Ángel Alda Pérez (born 12 April 1991) is a Spanish politician of the party Vox. He was elected to the Parliament of La Rioja in 2023, as his party's leader.

==Biography==
Born in Logroño in La Rioja, Alda graduated in 2014 from the Comillas Pontifical University in 2014 with a degree in law and political sciences. He then obtained a master's degree in law from the International University of La Rioja. He moved to Madrid in 2016 to lead the legal department of the Spanish Association of Peugeot Dealers, returning to his hometown the following year to co-manage the lottery that his grandmother had founded in 1973.

In December 2022, Alda was named Vox's president in La Rioja, as well as its lead candidate in the 2023 Riojan regional election. While People's Party (PP) candidate Gonzalo Capellán said that Vox would never enter his government, Alda said that he would support any outcome that would remove Concha Andreu of the Spanish Socialist Workers' Party (PSOE) from the regional presidency. Vox came third, taking its first two of 33 seats in the Parliament of La Rioja. He congratulated the PP for ending the PSOE-led and Unidas Podemos-assisted government by winning a majority of seats, and said that Vox's role would be to ensure that the new government stayed on the right.

==Personal life==
In 2023, Alda listed his hobbies as golf, running and travel. He attended school and university with Juan García-Gallardo, who led Vox in Castile and León, and considered the PP-Vox government there as a model for La Rioja.

--- --- ---

### Directions
a – From the passage on Ángel Alda Pérez, return the part that opens with the words containing "Ángel Alda Pérez" and closes with "his party's leader.", copied word for word.
b – According to the passage on Ángel Alda Pérez, what organization's legal department did he lead after moving to Madrid?

--- --- ---

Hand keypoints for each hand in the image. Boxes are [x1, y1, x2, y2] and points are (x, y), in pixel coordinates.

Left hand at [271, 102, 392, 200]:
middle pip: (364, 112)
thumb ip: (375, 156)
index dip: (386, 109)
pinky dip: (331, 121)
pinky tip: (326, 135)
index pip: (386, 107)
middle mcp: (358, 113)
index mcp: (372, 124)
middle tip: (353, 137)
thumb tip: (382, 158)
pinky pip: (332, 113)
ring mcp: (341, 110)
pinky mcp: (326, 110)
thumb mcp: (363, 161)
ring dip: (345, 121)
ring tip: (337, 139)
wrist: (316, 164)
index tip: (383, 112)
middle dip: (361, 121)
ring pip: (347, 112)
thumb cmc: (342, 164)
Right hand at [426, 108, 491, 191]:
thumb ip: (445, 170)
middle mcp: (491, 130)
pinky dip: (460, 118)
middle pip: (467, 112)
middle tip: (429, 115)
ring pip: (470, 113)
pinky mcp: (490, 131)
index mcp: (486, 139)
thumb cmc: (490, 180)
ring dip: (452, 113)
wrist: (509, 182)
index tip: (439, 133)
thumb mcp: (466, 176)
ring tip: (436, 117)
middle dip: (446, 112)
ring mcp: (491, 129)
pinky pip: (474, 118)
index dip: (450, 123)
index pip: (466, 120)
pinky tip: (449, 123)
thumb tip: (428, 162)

--- --- ---

### Answers to the problems
a –
Ángel Alda Pérez (born 12 April 1991) is a Spanish politician of the party Vox. He was elected to the Parliament of La Rioja in 2023, as his party's leader.

b – The Spanish Association of Peugeot Dealers.